L'économie burundaise tourne au ralenti. Les aides internationales se réduisent, les investisseurs craignent le Burundi pour son insécurité physique, juridique aussi. Les lois n'encadrent pas suffisamment le monde des affaires, l'OBR ne suit aucune règle en matière des frais de douanes. Il est difficile d'investir sans connaître le code des douanes, sans connaître les circuits officieux de décision. Le pouvoir manque de pouvoir central.

En l'absence des aides internationales, le pouvoir de Bujumbura tente tout pour remplir les caisses par le biais de l'OBR, l'office qui collecte les impôts et les droits de douane. Les prix de l'eau et de l'électricité montent sans que la Regideso, entreprise publique, fasse des investissements nécessaires pour répondre à la demande des consommateurs. Cette entreprise sera appelée demain à contribuer pour remplir les caisses vides, ce qui est une autre façon de faire payer les impôts aux citoyens. Le problème budgétaire reste inquiétant pour le pouvoir. Les aides ne seront débloquées qu'après une entente politique avec l'opposition pour asseoir la paix. Un Français à qui je demandais à ce que son organisme finance un projet au Burundi m'a dit qu'il faudra revenir quand les Burundais auront terminé de détruire. Ce jour là, ils nous aideront à reconstruire.

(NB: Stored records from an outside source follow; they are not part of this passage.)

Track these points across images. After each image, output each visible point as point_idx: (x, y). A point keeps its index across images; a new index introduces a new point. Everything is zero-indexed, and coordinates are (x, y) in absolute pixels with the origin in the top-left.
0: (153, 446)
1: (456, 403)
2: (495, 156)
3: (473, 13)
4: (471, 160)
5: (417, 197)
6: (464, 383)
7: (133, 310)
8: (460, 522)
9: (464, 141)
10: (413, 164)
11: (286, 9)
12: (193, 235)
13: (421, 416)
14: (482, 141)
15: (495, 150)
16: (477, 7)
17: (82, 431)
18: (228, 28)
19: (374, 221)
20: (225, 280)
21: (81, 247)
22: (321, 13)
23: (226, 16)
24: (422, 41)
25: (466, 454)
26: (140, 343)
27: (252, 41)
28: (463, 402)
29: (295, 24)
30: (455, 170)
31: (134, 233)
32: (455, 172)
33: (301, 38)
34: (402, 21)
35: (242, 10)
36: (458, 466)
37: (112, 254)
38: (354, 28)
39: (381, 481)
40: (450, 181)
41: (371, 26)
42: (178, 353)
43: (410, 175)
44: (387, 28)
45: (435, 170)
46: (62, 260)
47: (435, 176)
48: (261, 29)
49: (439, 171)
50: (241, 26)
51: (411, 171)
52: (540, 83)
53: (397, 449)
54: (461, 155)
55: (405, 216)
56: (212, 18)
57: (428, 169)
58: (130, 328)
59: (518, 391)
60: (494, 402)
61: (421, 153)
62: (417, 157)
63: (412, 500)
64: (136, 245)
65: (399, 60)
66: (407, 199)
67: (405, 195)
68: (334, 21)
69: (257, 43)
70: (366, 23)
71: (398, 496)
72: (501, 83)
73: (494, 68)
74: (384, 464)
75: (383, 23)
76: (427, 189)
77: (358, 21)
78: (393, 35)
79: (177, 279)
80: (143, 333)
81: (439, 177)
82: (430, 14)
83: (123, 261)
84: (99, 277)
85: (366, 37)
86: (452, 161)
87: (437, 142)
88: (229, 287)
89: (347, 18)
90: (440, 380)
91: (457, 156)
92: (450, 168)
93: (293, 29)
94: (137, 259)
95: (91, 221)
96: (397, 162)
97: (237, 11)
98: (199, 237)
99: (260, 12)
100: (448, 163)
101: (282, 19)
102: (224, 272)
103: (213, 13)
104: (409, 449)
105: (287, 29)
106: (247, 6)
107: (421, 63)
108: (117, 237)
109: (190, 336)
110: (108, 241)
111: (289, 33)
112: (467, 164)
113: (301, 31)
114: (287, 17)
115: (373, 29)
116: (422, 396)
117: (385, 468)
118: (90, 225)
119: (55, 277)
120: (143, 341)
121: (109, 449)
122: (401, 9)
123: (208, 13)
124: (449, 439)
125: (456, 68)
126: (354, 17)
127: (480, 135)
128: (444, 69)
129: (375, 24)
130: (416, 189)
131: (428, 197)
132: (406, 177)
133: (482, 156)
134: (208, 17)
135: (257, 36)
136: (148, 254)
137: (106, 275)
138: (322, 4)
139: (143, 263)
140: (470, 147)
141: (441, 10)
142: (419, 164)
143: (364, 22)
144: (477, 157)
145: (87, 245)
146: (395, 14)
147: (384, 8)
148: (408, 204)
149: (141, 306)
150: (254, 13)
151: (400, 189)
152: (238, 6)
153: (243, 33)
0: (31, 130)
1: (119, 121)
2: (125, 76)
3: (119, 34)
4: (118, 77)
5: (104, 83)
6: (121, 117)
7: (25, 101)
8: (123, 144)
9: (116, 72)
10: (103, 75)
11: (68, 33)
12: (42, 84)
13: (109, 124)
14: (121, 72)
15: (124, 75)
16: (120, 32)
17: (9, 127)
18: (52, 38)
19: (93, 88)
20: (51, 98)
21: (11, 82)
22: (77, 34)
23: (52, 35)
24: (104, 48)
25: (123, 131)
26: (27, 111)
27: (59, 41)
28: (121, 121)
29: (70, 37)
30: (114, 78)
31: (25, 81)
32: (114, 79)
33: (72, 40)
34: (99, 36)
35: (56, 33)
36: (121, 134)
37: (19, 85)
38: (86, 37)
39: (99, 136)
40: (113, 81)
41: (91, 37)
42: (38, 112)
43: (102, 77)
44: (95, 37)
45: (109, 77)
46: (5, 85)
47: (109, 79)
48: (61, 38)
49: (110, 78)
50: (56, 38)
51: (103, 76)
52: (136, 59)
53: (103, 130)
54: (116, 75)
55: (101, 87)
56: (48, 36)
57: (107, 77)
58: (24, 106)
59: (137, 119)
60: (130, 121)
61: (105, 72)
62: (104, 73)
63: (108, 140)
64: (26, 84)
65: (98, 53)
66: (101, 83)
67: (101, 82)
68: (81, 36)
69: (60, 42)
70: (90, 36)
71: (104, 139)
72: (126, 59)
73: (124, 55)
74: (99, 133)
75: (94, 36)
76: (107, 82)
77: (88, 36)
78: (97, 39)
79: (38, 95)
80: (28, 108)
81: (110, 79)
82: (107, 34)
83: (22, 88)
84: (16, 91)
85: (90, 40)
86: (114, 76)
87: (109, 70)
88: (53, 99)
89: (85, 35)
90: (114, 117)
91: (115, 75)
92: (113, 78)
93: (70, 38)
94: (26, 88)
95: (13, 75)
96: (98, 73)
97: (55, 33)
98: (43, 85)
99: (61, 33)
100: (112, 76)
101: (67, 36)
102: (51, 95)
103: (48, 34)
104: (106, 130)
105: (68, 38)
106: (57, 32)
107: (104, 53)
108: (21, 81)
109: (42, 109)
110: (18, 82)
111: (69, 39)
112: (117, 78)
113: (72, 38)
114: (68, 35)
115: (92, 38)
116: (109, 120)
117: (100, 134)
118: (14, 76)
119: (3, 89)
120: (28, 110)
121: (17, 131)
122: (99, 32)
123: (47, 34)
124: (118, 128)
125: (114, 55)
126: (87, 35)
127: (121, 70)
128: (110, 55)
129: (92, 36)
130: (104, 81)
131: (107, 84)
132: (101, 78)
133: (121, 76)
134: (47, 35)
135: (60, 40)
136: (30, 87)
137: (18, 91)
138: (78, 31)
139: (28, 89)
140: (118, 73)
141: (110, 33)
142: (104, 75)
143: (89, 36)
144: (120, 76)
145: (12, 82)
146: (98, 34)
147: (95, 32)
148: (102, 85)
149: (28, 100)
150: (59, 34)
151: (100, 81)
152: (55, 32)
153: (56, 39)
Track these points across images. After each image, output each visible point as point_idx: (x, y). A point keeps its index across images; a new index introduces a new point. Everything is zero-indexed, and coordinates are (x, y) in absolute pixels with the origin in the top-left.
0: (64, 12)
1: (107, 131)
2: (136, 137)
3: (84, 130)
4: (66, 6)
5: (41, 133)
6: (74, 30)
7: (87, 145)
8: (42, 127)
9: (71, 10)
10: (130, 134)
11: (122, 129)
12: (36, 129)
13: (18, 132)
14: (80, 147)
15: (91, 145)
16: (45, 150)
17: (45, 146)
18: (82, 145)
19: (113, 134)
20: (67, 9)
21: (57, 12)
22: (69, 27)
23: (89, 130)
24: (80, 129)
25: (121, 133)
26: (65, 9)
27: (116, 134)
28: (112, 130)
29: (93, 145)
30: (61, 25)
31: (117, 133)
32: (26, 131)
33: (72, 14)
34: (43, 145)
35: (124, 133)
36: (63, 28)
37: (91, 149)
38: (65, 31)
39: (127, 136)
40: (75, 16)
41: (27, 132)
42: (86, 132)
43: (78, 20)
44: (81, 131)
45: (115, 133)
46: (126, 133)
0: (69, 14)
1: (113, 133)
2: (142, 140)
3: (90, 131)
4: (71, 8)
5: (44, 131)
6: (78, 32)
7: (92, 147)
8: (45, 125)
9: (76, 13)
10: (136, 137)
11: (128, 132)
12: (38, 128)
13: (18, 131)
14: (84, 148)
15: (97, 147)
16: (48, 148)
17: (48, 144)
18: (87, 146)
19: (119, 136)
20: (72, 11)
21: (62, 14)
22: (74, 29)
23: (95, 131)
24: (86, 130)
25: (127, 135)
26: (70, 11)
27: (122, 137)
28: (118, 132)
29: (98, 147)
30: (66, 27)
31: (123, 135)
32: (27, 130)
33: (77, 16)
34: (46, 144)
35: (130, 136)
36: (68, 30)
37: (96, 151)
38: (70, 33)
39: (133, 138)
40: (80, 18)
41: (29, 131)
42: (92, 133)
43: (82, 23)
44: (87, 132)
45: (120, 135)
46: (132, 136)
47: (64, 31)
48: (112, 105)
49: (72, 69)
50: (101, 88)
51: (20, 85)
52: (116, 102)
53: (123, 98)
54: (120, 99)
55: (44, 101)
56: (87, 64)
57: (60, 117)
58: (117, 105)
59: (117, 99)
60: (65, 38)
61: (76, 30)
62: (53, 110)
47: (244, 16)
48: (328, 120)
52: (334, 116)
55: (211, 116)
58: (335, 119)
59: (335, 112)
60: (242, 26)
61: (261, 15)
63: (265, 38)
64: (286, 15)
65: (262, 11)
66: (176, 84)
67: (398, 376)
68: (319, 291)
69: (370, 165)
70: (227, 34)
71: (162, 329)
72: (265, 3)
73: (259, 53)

Qui a dit que les négociations se préparent?

Ce n'est qu'un secret de Polichinelle que des émissaires sillonnent le monde pour tâter le pouls de cette préparation de négociation. Le pouvoir a déjà envoyé des émissaires. Certaines personnalités internationales ont sans aucun doute cherché à sonder les dirigeants de l'opposition en vue de ces négociations. Saint Egidio a déjà reçu des émissaires burundais. De l'ADC Ikibiri ou de l'Etat ou des deux? Nous le saurons. Et s'ils négociaient dans un autre pays!

En réalité, les négociations sont secrètes pour garantir les résultats. En général, une des parties ou même les deux cherchent avant tout à cacher dans son camp que les négociations ont déjà commencé. L'ancien Président Buyoya a négocié au moment où il disait à son armée qu'il ne négociera jamais avec les rebelles.

Le Burundi a besoin de sauver son peuple, son économie. Tout cela passe par la paix. La paix se négocie, la stabilité est pour tous ou pour personne.

Qui a intérêt à négocier?

Le Burundi est un pays spécial. Les négociations se passent sans un rapport de force entre les deux parties. Cependant, ce n'est pas le plus fort qui est dans une situation confortable. Le Président Nkurunziza subit la pression de la communauté internationale pour négocier. Il est sous les feux de son camp pour ne pas entrer dans cette phase  de négociations. Il reste qu'à jouer avec les termes entre négociations, dialogue et échange. Le fond du problème est de savoir où se passe ces négociations et entre qui et qui.

L'opposition ADC Ikibiri est dans une position de faiblesse. Personne ne sait qu'elle sera en position de force demain. Négocier aujourd'hui est un couteau à double tranchant. Négocier quoi? Que faire en cas de blocage des négociations? Cette opposition est tellement affaiblie qu'elle prend moins d'initiatives par rapport à la société civile. Cette dernière est devenue la hantise du pouvoir. La société civile fait son possible pour combler le vide laissé par l'opposition matraquée par le pouvoir. Les militants de l'opposition ont été réduits au silence par le biais des assassinats et des arrestations.

Les seuls absents de ces  négociations risquent d'être ceux qui devaient négocier. Ce sont les rébellions qui sont déjà connues à savoir une branche  qui se réclame officieusement du FNL, du Fronabu et du FRD. Ces mouvements risquent de relancer la guerre s'ils sont exclus des possibles négociations. Ils peuvent aussi relancer la guerre pour mettre la pression sur le gouvernement afin d'accélérer les démarches en vue des négociations. 

Les élections de 2015 et les négociations

Il reste trois ans avant les élections au Burundi. Si la situation politique reste ainsi, ces élections seront menacées en raison de l'insécurité, de l'absence de financement et de crédibilité. Le Président Nkurunziza a intérêt à régler au moins un des problèmes de ces élections à savoir l'accalmie politique. Il aura beaucoup de problèmes à gérer au sein de son camp. Il est surtout le premier à gagner avec ces négociations.